> [What the exercise asks]:
Quote every line of the listing below word for word.

(Stored dataset items)
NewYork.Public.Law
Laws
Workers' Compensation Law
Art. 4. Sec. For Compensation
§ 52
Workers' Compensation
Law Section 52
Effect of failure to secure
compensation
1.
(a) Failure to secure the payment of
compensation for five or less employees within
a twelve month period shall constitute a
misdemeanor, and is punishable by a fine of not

> [Response to the task]:
NewYork.Public.Law
Laws
Workers' Compensation Law
Art. 4. Sec. For Compensation
§ 52
Workers' Compensation
Law Section 52
Effect of failure to secure
compensation
1.
(a) Failure to secure the payment of
compensation for five or less employees within
a twelve month period shall constitute a
misdemeanor, and is punishable by a fine of not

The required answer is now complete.